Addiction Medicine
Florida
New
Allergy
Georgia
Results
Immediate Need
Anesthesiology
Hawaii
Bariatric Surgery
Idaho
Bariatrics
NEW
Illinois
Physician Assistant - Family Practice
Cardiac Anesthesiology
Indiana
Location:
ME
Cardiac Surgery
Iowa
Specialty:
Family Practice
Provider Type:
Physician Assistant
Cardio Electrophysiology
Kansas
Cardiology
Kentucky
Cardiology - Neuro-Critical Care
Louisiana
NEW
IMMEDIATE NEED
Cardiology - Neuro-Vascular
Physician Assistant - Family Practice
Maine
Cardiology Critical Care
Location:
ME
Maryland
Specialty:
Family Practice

____________

## [Task statement]
Set down the entire material again, exactly as it stands.

## [Result below]
Addiction Medicine
Florida
New
Allergy
Georgia
Results
Immediate Need
Anesthesiology
Hawaii
Bariatric Surgery
Idaho
Bariatrics
NEW
Illinois
Physician Assistant - Family Practice
Cardiac Anesthesiology
Indiana
Location:
ME
Cardiac Surgery
Iowa
Specialty:
Family Practice
Provider Type:
Physician Assistant
Cardio Electrophysiology
Kansas
Cardiology
Kentucky
Cardiology - Neuro-Critical Care
Louisiana
NEW
IMMEDIATE NEED
Cardiology - Neuro-Vascular
Physician Assistant - Family Practice
Maine
Cardiology Critical Care
Location:
ME
Maryland
Specialty:
Family Practice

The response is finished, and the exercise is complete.